Other aspect to consider is the increasing trend in companies of using industrial robots in a wider variety of processes. From a rough point of view, this trend is closely related to the replacement of workers for industrial robots. This replacement has mainly been done in tasks that require dangerous or routinely work with the objective of reducing costs and increasing safety, reliability, production, profit, quality and number of products. Robots can work continuously until maintenance or other issues happen. Another aspect favoring the use of robots is that have no demands concerning the comfort of their environment, require no rest and need no time for lunch.
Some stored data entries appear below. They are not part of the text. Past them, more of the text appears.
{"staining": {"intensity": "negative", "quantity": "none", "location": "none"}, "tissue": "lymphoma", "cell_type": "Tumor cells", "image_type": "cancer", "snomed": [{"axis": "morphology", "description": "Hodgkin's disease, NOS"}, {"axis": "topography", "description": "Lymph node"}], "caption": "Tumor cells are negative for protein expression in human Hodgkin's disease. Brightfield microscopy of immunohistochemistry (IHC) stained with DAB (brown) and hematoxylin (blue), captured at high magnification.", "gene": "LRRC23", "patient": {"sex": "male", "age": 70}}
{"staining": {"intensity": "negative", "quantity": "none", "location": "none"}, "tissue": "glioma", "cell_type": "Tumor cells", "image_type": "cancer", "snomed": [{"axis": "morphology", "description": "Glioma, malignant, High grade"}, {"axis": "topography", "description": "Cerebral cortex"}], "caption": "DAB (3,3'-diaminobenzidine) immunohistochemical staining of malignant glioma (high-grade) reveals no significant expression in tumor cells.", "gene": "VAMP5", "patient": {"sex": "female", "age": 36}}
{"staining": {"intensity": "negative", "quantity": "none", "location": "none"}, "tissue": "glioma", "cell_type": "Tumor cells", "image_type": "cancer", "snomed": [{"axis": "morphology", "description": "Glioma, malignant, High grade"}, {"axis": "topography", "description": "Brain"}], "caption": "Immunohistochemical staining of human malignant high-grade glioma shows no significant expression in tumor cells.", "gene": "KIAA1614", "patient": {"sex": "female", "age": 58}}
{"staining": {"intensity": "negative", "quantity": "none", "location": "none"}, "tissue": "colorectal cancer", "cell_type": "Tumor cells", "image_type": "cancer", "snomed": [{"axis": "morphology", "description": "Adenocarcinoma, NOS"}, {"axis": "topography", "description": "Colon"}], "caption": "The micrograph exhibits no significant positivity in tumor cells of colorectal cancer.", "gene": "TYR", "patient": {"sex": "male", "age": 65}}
The combination of robots and automation systems is an aspect that can refrain some manufacturers from moving to developing countries looking for cheap work force. It makes no sense to move production to a developing country looking for cheap labor if they can use robots in their home countries. Besides, in developing countries they will find no personnel capable of programming, fixing, maintaining or doing high technology activities in robots or automated lines.
The present situation is determinant for developing countries whose manufacturing sector is a key factor in their trade balance and is one of the most important sources of employment. The formation of engineers and technicians takes place in educational institutions in these countries.